--- INPUT DATA ---
————————
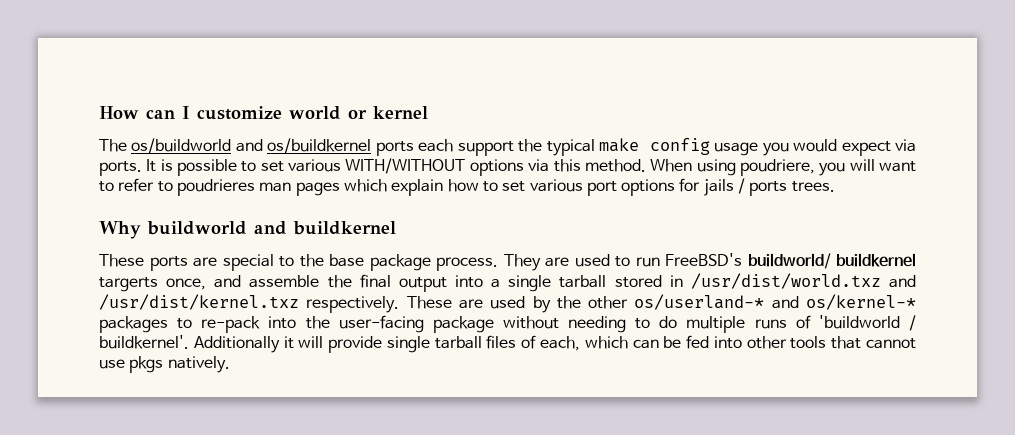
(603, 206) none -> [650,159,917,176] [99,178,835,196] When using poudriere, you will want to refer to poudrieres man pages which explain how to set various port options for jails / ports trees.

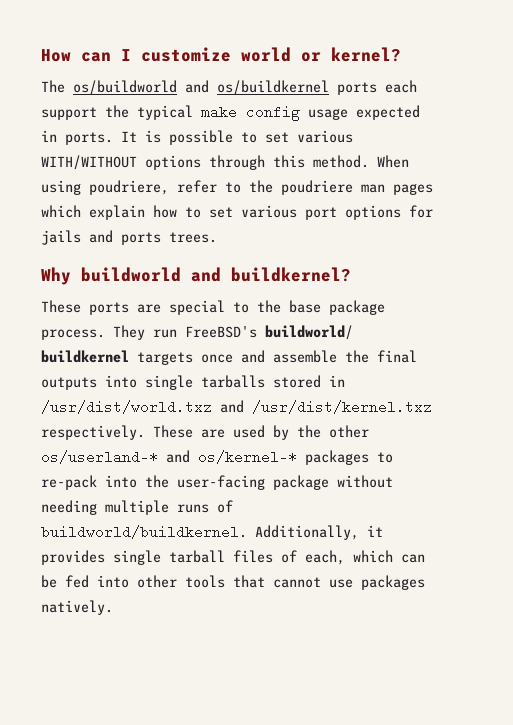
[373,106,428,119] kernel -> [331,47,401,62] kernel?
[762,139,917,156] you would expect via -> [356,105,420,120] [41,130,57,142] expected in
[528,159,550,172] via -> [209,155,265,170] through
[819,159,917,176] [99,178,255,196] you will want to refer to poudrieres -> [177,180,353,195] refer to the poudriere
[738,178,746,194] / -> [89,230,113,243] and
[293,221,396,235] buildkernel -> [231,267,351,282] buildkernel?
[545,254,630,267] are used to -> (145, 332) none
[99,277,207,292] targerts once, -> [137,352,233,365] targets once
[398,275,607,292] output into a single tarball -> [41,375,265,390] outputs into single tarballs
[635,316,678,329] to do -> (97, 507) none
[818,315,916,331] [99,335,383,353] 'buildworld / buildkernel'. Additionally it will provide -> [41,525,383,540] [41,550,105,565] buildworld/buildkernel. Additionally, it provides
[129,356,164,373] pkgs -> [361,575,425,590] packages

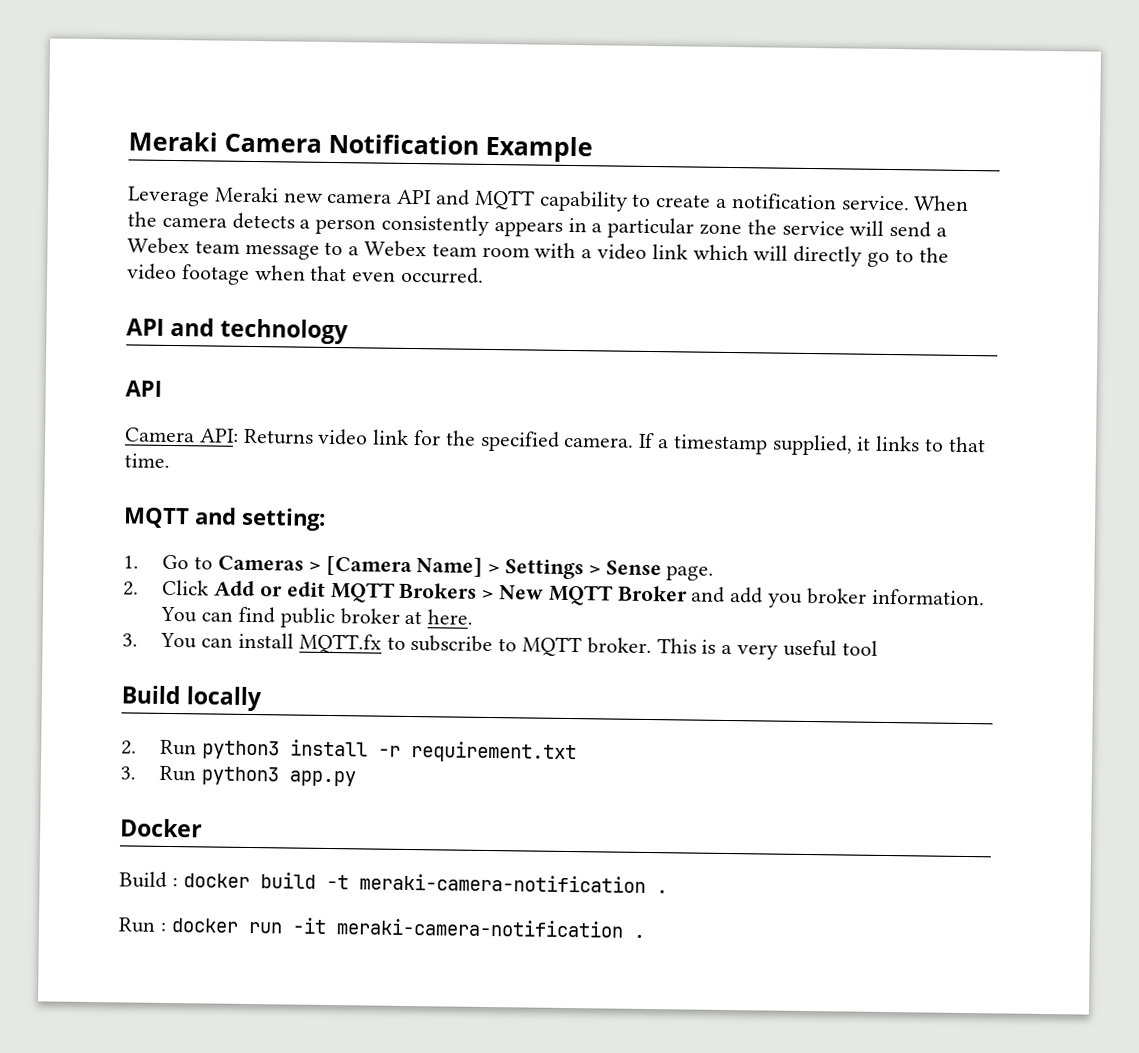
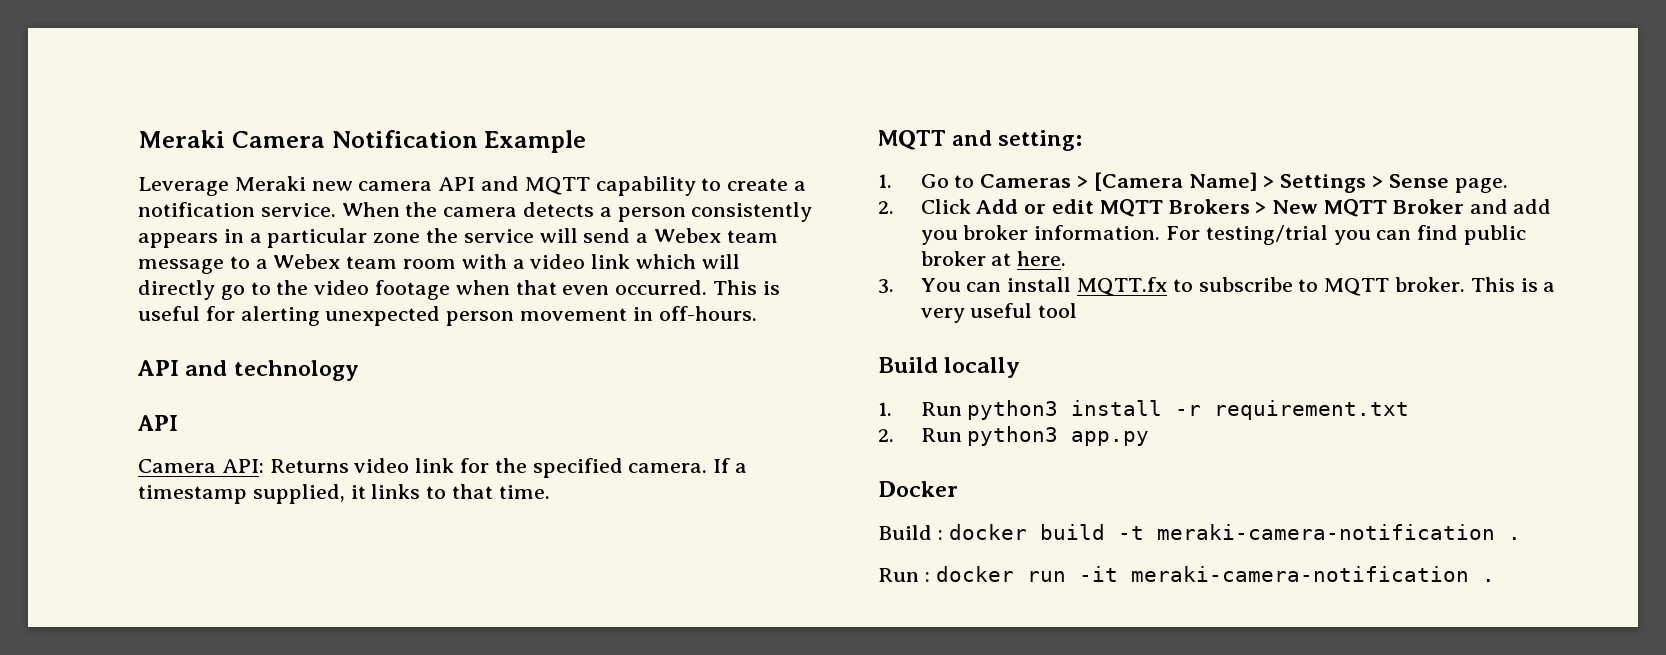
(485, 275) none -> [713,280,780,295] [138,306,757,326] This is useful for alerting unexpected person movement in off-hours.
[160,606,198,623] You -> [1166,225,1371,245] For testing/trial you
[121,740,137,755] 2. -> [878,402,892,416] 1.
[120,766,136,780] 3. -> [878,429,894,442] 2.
————————
--- TASK PROMPT ---
Copy out the material above in full and exactly; its pictures are not to appear.

--- REPLY ---
(603, 206) none -> [650,159,917,176] [99,178,835,196] When using poudriere, you will want to refer to poudrieres man pages which explain how to set various port options for jails / ports trees.

[373,106,428,119] kernel -> [331,47,401,62] kernel?
[762,139,917,156] you would expect via -> [356,105,420,120] [41,130,57,142] expected in
[528,159,550,172] via -> [209,155,265,170] through
[819,159,917,176] [99,178,255,196] you will want to refer to poudrieres -> [177,180,353,195] refer to the poudriere
[738,178,746,194] / -> [89,230,113,243] and
[293,221,396,235] buildkernel -> [231,267,351,282] buildkernel?
[545,254,630,267] are used to -> (145, 332) none
[99,277,207,292] targerts once, -> [137,352,233,365] targets once
[398,275,607,292] output into a single tarball -> [41,375,265,390] outputs into single tarballs
[635,316,678,329] to do -> (97, 507) none
[818,315,916,331] [99,335,383,353] 'buildworld / buildkernel'. Additionally it will provide -> [41,525,383,540] [41,550,105,565] buildworld/buildkernel. Additionally, it provides
[129,356,164,373] pkgs -> [361,575,425,590] packages

(485, 275) none -> [713,280,780,295] [138,306,757,326] This is useful for alerting unexpected person movement in off-hours.
[160,606,198,623] You -> [1166,225,1371,245] For testing/trial you
[121,740,137,755] 2. -> [878,402,892,416] 1.
[120,766,136,780] 3. -> [878,429,894,442] 2.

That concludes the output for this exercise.